(Exercise instructions)
Output exactly the line containing "Печенье: 125.1 -> 60" and each line after it through the last line of the records, and nothing else.

(Data under study)
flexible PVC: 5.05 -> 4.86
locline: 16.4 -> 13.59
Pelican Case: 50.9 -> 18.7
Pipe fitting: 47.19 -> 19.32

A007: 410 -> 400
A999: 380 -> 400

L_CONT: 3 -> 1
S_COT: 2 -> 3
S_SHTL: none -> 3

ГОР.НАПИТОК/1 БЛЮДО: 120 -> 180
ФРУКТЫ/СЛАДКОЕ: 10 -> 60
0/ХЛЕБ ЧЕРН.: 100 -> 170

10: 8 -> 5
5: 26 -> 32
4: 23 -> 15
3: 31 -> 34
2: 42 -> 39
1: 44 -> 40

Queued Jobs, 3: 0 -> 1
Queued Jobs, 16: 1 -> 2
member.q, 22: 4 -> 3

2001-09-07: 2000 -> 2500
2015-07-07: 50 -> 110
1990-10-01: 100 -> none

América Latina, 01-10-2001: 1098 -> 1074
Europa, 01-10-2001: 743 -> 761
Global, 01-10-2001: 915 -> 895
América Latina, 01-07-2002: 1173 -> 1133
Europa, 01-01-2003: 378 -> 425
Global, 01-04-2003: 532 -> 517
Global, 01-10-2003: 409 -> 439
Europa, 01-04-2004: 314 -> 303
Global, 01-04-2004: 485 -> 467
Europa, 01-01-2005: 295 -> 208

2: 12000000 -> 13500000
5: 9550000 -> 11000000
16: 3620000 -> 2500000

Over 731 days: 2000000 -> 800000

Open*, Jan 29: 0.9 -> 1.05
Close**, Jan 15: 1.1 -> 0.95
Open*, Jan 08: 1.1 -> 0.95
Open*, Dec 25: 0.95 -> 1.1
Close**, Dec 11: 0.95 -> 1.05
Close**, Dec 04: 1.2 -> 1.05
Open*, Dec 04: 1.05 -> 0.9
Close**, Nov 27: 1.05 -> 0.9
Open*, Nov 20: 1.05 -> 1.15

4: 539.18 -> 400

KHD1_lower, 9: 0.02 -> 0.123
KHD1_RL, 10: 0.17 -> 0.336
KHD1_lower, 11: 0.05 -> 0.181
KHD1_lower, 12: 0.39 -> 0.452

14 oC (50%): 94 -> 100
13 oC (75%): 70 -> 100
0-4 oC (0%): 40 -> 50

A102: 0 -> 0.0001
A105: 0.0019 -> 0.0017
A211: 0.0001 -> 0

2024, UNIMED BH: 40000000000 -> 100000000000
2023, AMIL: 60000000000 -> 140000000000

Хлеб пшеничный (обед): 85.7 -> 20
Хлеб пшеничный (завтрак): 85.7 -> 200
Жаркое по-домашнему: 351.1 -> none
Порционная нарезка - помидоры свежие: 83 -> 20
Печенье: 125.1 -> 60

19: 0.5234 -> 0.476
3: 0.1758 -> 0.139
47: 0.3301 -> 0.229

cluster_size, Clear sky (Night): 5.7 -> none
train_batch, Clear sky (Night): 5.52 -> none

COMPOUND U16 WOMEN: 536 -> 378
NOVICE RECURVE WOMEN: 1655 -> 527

(Answer space)
Печенье: 125.1 -> 60

19: 0.5234 -> 0.476
3: 0.1758 -> 0.139
47: 0.3301 -> 0.229

cluster_size, Clear sky (Night): 5.7 -> none
train_batch, Clear sky (Night): 5.52 -> none

COMPOUND U16 WOMEN: 536 -> 378
NOVICE RECURVE WOMEN: 1655 -> 527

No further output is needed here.